Textauszug:
------------------------------------------------

Saudi-Arabien
Was isst man in Saudi-Arabien?
Eine wichtige Grundlage für viele Speisen ist in Saudi-Arabien Kichererbsenpüree, das dort Hummus heißt. Auch Linsen sind beliebt. Angerichtet wird oft mit Reis oder Bulgur, das sind kleine runde Körner aus vorgekochtem Weizen, die bei uns oft zu Salat verarbeitet werden. Die Saudi-Arabier essen sehr gerne Vorspeisen.
An Fleisch isst man in erster Linie Lamm oder Huhn. Rindfleisch ist zwar nicht verboten, aber sehr selten. Und Schweinefleisch darf von Muslimen nicht verzehrt werden.
Typisch arabische Gerichte sind Lammspieße oder Falafel (frittierte Bällchen aus Kichererbsen), gefüllte Zucchini, eingelegte Auberginen, frittierte Eier und frittierte Reisbällchen. Auch Taboulé (Salat aus Bulgur) oder Tattoush, ein Brotsalat, sind sehr beliebt.
Einflüsse der asiatischen Küche
Da in Saudi-Arabien viele Menschen aus dem Ausland, vor allem aus Südostasien, leben, gibt es viele Speisen, die hier entlehnt wurden. Vor allem die Art zu würzen, entspricht oft mehr den Gepflogenheiten in Indien als in Arabien. So wird sehr gerne mit Zimt und Kurkuma gewürzt. Auch Nüsse und getrocknete Früchte werden als Zutaten verwendet.
Brot zum Tunken
Als Brot wird meist Pitta-Brot gereicht, mit dem man auch die Soße auftunkt. Allerdings wird das immer mit der rechten Hand gemacht, denn die linke gilt in vielen arabischen (und auch afrikanischen) Ländern als unrein. Das Brot wird zum Tunken vorher gerne in Stücke gebrochen.

------------------------------------------------

Die Daten:
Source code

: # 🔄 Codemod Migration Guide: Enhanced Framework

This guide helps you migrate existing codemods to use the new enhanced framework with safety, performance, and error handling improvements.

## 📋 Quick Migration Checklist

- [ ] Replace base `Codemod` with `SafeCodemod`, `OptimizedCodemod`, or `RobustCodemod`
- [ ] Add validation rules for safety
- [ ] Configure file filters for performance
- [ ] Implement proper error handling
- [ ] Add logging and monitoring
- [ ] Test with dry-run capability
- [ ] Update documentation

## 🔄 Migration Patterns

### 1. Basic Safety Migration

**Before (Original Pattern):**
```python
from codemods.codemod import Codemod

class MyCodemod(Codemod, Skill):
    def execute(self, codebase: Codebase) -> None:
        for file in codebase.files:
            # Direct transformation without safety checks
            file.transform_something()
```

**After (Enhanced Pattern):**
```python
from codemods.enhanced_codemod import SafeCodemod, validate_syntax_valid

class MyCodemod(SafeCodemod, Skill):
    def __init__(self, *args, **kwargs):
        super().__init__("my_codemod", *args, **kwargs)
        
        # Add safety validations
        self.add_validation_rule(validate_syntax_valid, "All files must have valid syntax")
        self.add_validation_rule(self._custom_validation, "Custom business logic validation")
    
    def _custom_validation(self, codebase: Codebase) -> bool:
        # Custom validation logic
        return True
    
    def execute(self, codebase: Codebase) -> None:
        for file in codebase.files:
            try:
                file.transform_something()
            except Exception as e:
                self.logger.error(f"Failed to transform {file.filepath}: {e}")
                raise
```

------------------------------------------------

Arbeitsauftrag:
Beantworte die folgenden Fragen zum Text über das Essen in Saudi-Arabien.
(a) Welches Fleisch isst man in Saudi-Arabien in erster Linie?
(b) Mit welchen zwei Gewürzen wird dort sehr gerne gewürzt?
(c) Mit welcher Hand wird die Soße mit dem Brot aufgetunkt?

Lösung:
(a) Lamm oder Huhn
(b) Zimt und Kurkuma
(c) Mit der rechten Hand